No grupo do WhatsApp, percebemos que os dados eram reafirmados pelo comportamento dos empreendedores. Todos os membros do coletivo afirmavam com frequência o compromisso com a transformação que seus projetos traziam, além de pontuar o valor do grupo para esta transformação. O que estava por trás da união física do projeto, eram valores mais subjetivos e presentes no imaginário coletivo. A ideia de criar um projeto inovador e com potencial de transformação, era também mantida a partir de um contexto de códigos morais, do senso de justiça e a luta por uma aparente igualdade. Neste momento ficou evidente a necessidade de uma causa comum, o que me fez recorrer às autoras Mark e Pearson (2001), que abordam o uso do arquétipo e o conceito de imaginário coletivo. Através delas, fui em busca do arquétipo do Herói, que já vinha se anunciando, para figurar essa ideia de jornada por uma causa transformadora.

Este recorte é importante para entender a profundidade de dados que podem ser obtidos a partir de um pensamento complexo que contempla o imaginário e memória, aliando isso ao Big Data. Esses dados foram obtidos na fase inicial do projeto, ainda na sua incubação, sem utilizar de todas as ferramentas de automação disponíveis. A partir daí, é possível ainda obter informações por meio de webinários, formulários de automação, ferramentas como google analytics, que podem revelar dados quantitativos ou qualitativos sobre o público.

As informações obtidas por meio de pesquisas e análise de comportamento nessa fase inicial, nos indicou para uma abordagem mais sensível e menos comum no empreendedorismo. Enquanto projetos vendem a ideia de resiliência e alta performance, as pesquisas feitas indicaram para lugares mais sensíveis no público. Empreendedorismo também é sobre indivíduos que se arriscam e que buscam novas trajetórias, pessoas que muitas vezes foram criadas sob um imaginário de condutas sociais específicas, onde recorrer ao mercado informal é uma ideia de risco. Em um país em que a maioria das pessoas recorre a concursos públicos, falar sobre empreendedorismo é também falar sobre navegar em uma zona obscura e potencialmente solitária - fator esse que ficou evidente nas pesquisas deste projeto, quando veio a tona o desejo de pertencimento do grupo mentorado.

O imaginário se apresenta aqui imbricado entre as nuances dos dados obtidos, sempre analisado a partir de uma perspectiva complexa.

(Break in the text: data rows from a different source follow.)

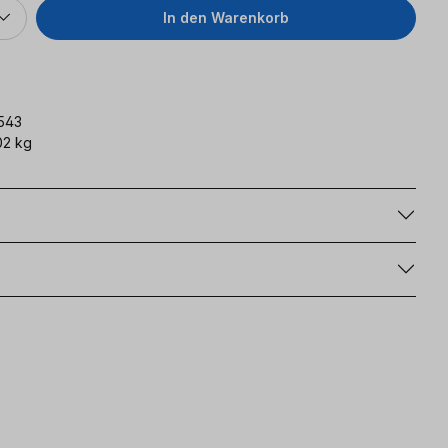
In den Warenkorb
543
02 kg
g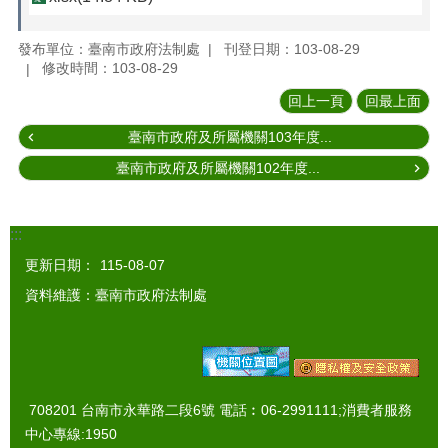
發布單位：臺南市政府法制處
刊登日期：103-08-29
修改時間：103-08-29
回上一頁
回最上面
臺南市政府及所屬機關103年度...
臺南市政府及所屬機關102年度...
:::
更新日期：
115-08-07
資料維護：臺南市政府法制處
708201 台南市永華路二段6號 電話︰06-2991111;消費者服務
中心專線:1950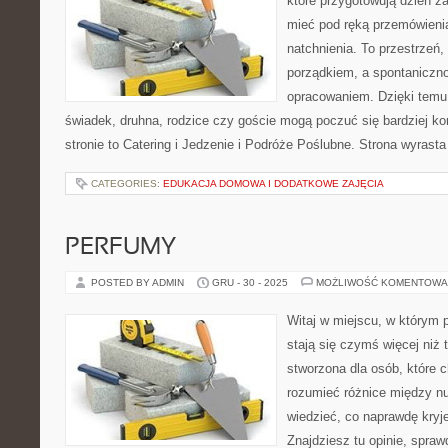
które przygotowują dzień za
mieć pod ręką przemówienia
natchnienia. To przestrzeń, 
porządkiem, a spontaniczno
opracowaniem. Dzięki temu 
świadek, druhna, rodzice czy goście mogą poczuć się bardziej ko
stronie to Catering i Jedzenie i Podróże Poślubne. Strona wyrasta
CATEGORIES:
EDUKACJA DOMOWA I DODATKOWE ZAJĘCIA
PERFUMY
POSTED BY ADMIN
GRU - 30 - 2025
MOŻLIWOŚĆ KOMENTOWA
Witaj w miejscu, w którym 
stają się czymś więcej niż 
stworzona dla osób, które 
rozumieć różnice między n
wiedzieć, co naprawdę kryje
Znajdziesz tu opinie, spraw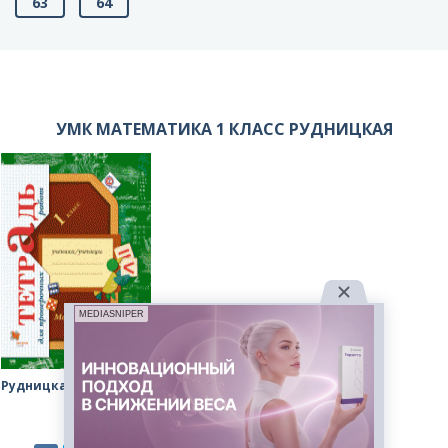
63
64
УМК МАТЕМАТИКА 1 КЛАСС РУДНИЦКАЯ
MEDIASNIPER
Рудницкая рабочая тетрадь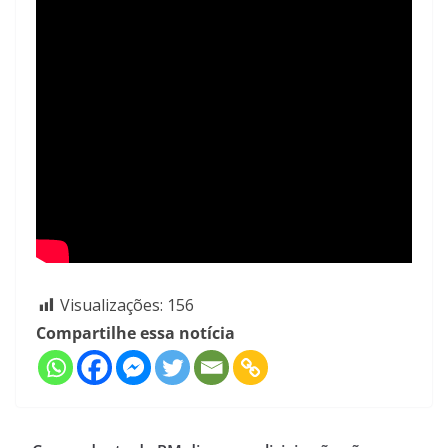
Visualizações:
156
Compartilhe essa notícia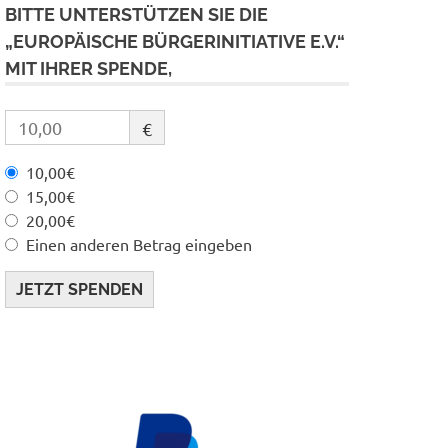
BITTE UNTERSTÜTZEN SIE DIE
„EUROPÄISCHE BÜRGERINITIATIVE E.V.“
MIT IHRER SPENDE,
€
10,00€
15,00€
20,00€
Einen anderen Betrag eingeben
JETZT SPENDEN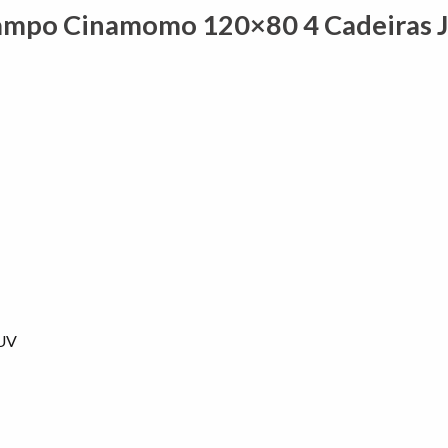
Tampo Cinamomo 120×80 4 Cadeiras 
 UV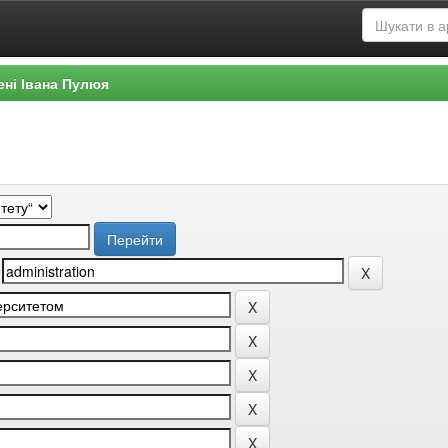
ені Івана Пулюя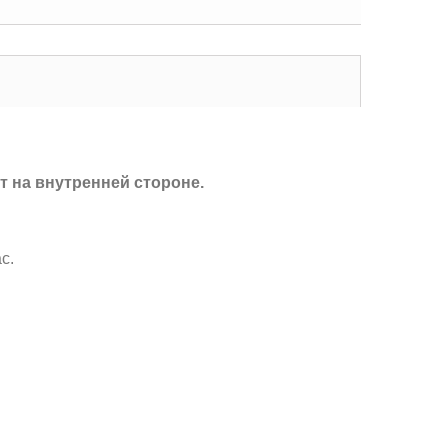
т на внутренней стороне.
с.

Para além dos dados indicados inicialmente, voltados para empreendedores entre 25 e 45 anos, que empreendem por oportunidade e tem desejo de aprender mais sobre o empreendedorismo, há também uma gama de características sensíveis que estão contidas no repertório imaginado, relacionadas às questões emocionais, ao

desejo de pertencer a um grupo, de ser validado enquanto idealizador e de ter valores morais reafirmados pelo coletivo. O que parte da ideia de empreender por dinheiro, revela na realidade um desejo profundo de validação, de pertencimento, de transformação e de realização de sonhos, além da possibilidade de construir narrativas diversas para contemplar essas necessidades - que também são diversas. Essas características sensíveis e imaginárias, que não estão contidas no numa perspectiva retilínea, parecem emergir como potencializadoras de uma comunicação mais sensível, pautada na experiência e direcionada para os anseios do público.